Et il n’a peut-être pas complètement tort. Passons maintenant en revue quelques exemples, trois situations très différentes mais qui font réfléchir.
Irlande
L’Irlande est un cas intéressant en raison des points communs qu’elle partage avec le Québec: deux nations catholiques dont une grande partie de l’histoire s’est déroulée sous tutelle anglo-protestante. Les nationalistes irlandais qui ont présidé à l’avènement de l’État libre d’Irlande avaient espoir qu’avec la liberté politique la langue irlandaise regagnerait le terrain qu’elle avait perdu, notamment au 19e siècle (époque du basculement majoritaire vers l’anglais).

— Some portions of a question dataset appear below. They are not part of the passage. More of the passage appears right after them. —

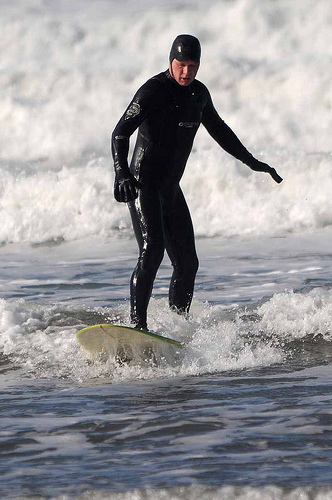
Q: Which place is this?
A: It is an ocean.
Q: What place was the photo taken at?
A: It was taken at the ocean.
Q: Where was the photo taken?
A: It was taken at the ocean.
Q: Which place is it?
A: It is an ocean.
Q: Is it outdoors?
A: Yes, it is outdoors.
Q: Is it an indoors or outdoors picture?
A: It is outdoors.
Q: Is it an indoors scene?
A: No, it is outdoors.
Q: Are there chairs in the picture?
A: No, there are no chairs.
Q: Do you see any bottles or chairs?
A: No, there are no chairs or bottles.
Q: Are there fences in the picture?
A: No, there are no fences.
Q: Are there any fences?
A: No, there are no fences.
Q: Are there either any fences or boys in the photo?
A: No, there are no fences or boys.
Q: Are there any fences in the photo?
A: No, there are no fences.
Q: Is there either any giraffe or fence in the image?
A: No, there are no fences or giraffes.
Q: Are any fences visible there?
A: No, there are no fences.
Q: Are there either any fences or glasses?
A: No, there are no fences or glasses.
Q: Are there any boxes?
A: No, there are no boxes.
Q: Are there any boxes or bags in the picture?
A: No, there are no boxes or bags.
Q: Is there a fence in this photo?
A: No, there are no fences.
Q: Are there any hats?
A: Yes, there is a hat.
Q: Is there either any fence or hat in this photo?
A: Yes, there is a hat.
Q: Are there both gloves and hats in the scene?
A: Yes, there are both a hat and gloves.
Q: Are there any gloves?
A: Yes, there are gloves.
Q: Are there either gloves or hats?
A: Yes, there are gloves.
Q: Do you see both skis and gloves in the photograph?
A: No, there are gloves but no skis.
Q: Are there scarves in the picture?
A: No, there are no scarves.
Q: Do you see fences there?
A: No, there are no fences.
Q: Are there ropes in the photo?
A: No, there are no ropes.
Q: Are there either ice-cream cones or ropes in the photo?
A: No, there are no ropes or ice-cream cones.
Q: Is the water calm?
A: Yes, the water is calm.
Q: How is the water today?
A: The water is calm.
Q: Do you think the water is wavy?
A: No, the water is calm.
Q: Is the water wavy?
A: No, the water is calm.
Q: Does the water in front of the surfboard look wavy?
A: No, the water is calm.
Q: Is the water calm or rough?
A: The water is calm.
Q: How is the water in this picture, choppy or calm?
A: The water is calm.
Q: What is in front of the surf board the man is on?
A: The water is in front of the surfboard.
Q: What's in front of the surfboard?
A: The water is in front of the surfboard.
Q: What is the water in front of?
A: The water is in front of the surfboard.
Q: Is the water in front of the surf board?
A: Yes, the water is in front of the surf board.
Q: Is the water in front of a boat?
A: No, the water is in front of the surf board.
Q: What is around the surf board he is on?
A: The water is around the surfboard.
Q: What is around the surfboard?
A: The water is around the surfboard.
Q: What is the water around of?
A: The water is around the surf board.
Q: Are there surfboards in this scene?
A: Yes, there is a surfboard.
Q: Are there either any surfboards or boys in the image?
A: Yes, there is a surfboard.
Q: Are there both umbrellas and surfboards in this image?
A: No, there is a surfboard but no umbrellas.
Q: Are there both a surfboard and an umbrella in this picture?
A: No, there is a surfboard but no umbrellas.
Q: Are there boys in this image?
A: No, there are no boys.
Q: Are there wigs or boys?
A: No, there are no boys or wigs.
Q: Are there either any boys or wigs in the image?
A: No, there are no boys or wigs.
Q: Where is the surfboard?
A: The surfboard is in the water.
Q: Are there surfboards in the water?
A: Yes, there is a surfboard in the water.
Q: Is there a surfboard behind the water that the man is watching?
A: Yes, there is a surfboard behind the water.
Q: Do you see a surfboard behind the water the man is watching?
A: Yes, there is a surfboard behind the water.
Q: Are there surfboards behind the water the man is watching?
A: Yes, there is a surfboard behind the water.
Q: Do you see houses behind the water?
A: No, there is a surfboard behind the water.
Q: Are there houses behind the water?
A: No, there is a surfboard behind the water.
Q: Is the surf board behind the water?
A: Yes, the surf board is behind the water.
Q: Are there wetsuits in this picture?
A: Yes, there is a wetsuit.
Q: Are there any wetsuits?
A: Yes, there is a wetsuit.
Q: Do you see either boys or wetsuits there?
A: Yes, there is a wetsuit.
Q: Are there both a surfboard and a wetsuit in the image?
A: Yes, there are both a wetsuit and a surfboard.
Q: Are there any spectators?
A: No, there are no spectators.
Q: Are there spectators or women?
A: No, there are no spectators or women.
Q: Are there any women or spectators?
A: No, there are no spectators or women.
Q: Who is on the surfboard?
A: The man is on the surfboard.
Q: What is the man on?
A: The man is on the surfboard.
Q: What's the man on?
A: The man is on the surfboard.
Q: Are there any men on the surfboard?
A: Yes, there is a man on the surfboard.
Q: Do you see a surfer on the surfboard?
A: No, there is a man on the surfboard.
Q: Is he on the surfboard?
A: Yes, the man is on the surfboard.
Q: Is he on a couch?
A: No, the man is on the surfboard.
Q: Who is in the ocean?
A: The man is in the ocean.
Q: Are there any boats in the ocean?
A: No, there is a man in the ocean.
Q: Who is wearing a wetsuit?
A: The man is wearing a wetsuit.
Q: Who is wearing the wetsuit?
A: The man is wearing a wetsuit.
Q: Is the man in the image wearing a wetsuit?
A: Yes, the man is wearing a wetsuit.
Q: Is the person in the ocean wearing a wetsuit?
A: Yes, the man is wearing a wetsuit.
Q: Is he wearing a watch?
A: No, the man is wearing a wetsuit.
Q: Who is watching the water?
A: The man is watching the water.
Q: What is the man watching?
A: The man is watching the water.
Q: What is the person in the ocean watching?
A: The man is watching the water.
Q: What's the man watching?
A: The man is watching the water.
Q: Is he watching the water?
A: Yes, the man is watching the water.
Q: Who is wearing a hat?
A: The man is wearing a hat.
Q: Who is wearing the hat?
A: The man is wearing a hat.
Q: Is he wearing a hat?
A: Yes, the man is wearing a hat.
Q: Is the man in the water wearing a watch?
A: No, the man is wearing a hat.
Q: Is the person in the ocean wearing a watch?
A: No, the man is wearing a hat.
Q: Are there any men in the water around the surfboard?
A: Yes, there is a man in the water.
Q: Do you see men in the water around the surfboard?
A: Yes, there is a man in the water.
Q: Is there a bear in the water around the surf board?
A: No, there is a man in the water.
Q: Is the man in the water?
A: Yes, the man is in the water.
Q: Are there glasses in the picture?
A: No, there are no glasses.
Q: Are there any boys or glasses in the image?
A: No, there are no glasses or boys.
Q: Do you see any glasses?
A: No, there are no glasses.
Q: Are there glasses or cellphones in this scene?
A: No, there are no glasses or cellphones.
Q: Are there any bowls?
A: No, there are no bowls.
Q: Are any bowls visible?
A: No, there are no bowls.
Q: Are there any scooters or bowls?
A: No, there are no bowls or scooters.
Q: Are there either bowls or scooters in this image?
A: No, there are no bowls or scooters.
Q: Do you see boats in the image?
A: No, there are no boats.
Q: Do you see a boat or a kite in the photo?
A: No, there are no boats or kites.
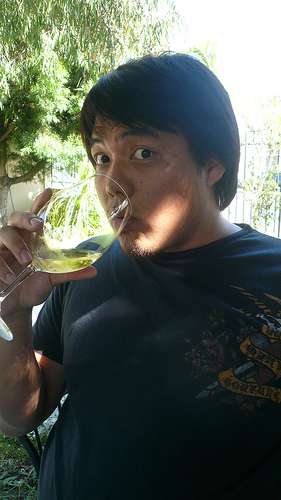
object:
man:
[0, 52, 281, 500]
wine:
[30, 181, 111, 276]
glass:
[0, 173, 132, 342]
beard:
[120, 240, 159, 258]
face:
[90, 116, 205, 257]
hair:
[78, 53, 240, 209]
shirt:
[32, 224, 281, 500]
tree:
[0, 0, 184, 229]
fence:
[227, 132, 281, 237]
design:
[181, 282, 281, 411]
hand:
[0, 187, 97, 311]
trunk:
[0, 143, 8, 224]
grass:
[0, 419, 48, 500]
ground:
[0, 392, 68, 500]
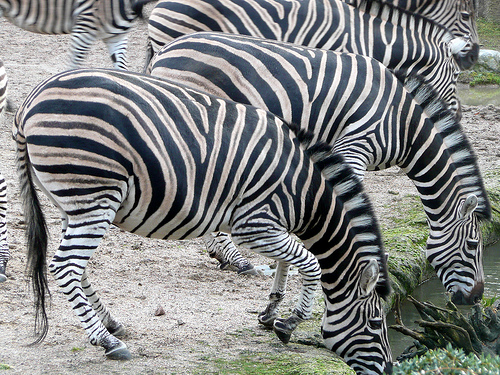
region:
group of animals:
[3, 4, 498, 366]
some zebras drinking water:
[3, 3, 497, 370]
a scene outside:
[16, 15, 483, 369]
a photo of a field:
[9, 11, 485, 353]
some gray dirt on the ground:
[1, 16, 457, 356]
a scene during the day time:
[2, 4, 483, 341]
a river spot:
[348, 182, 494, 367]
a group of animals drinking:
[0, 3, 495, 373]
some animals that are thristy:
[8, 4, 495, 354]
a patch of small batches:
[371, 281, 496, 372]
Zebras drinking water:
[10, 28, 495, 372]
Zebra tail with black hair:
[6, 140, 56, 351]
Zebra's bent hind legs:
[46, 214, 142, 358]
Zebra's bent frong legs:
[233, 218, 323, 359]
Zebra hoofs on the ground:
[76, 310, 146, 367]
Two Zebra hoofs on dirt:
[49, 265, 144, 365]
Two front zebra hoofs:
[250, 285, 315, 358]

Mais il était déjà trop tard, semble-t-il. Seules des régions relativement isolées de l’ouest de l’Irlande parlaient encore irlandais à cette époque. Pour les protéger, le gouvernement irlandais les a désignées comme zones spéciales appelées Gaeltachtaí (Gaeltacht au singulier). Dans ces zones, l’irlandais est censé fonctionner comme seule langue publique. Toutefois, malgré les efforts de promotion déployés par l’État irlandais au cours des années, son recul n’a pas été enrayé… Certes, l’Irlande d’il y a un siècle était très différente de l’Irlande et du Québec d’aujourd’hui. Mais voici donc un cas où une nouvelle donne politique s’est révélée impuissante à changer significativement la situation linguistique.
Catalogne
En Catalogne, le catalan (langue romane certes très proche de l’espagnol, ce qui facilite son acquisition) est co-oficiel avec le castillan (autre nom de l’espagnol) et connu par une majorité de la population, laquelle est presque intégralement aussi capable de s’exprimer en castillan. En découle une grande concurrence entre les deux langues dans l’espace public (à Barcelone notamment). La langue occupe, comme au Québec, une place très importante dans le nationalisme catalan moderne. Il y a quelques années, des personnalités indépendantistes ont toutefois exprimé leur souhait (exemples: 1/2) que le castillan reste l’une des langues officielles de la Catalogne – ce qui ne fait d’ailleurs pas l’unanimité. Toutefois on peut penser que si la démarche souverainiste catalane devait aboutir un jour, il y aurait une forte pression pour le maintien de l’espagnol comme langue officielle étant donné sa diffusion dans la population.
Finlande
En 2019, j’ai visité la Finlande, pour participer au 104e Congrès mondial d’espéranto ayant eu lieu à Lahti – l’occasion d’en apprendre plus sur ce pays à deux langues officielles: le finnois, majoritaire, et le suédois, parlé par environ 5 à 6 % de la population, mais lui aussi, officiel à niveau égal avec le finnois. En très simplifié, la Finlande est devenue souveraine en 1918, après avoir été sous souveraineté suédoise. La population de culture suédoise y a longtemps formé une sorte d’élite politico-économique. Toutefois, lors de la montée du nationalisme finlandais, bien que la priorisation du finnois au détriment du suédois au sommet de la société ait fait l’objet de controverses, une partie importante des suédophones s’est mise à s’identifier fortement à la Finlande et à promouvoir le finnois comme langue nationale (ce qu’on appelle le «mouvement fennomane», par opposition au «mouvement svecomane»). Aujourd’hui la majorité des suédophones parlent aussi finnois (l’inverse est plus rare). Il existe une répartition territoriale des droits linguistiques sur la base des municipalités, mais le pays demeure officiellement bilingue.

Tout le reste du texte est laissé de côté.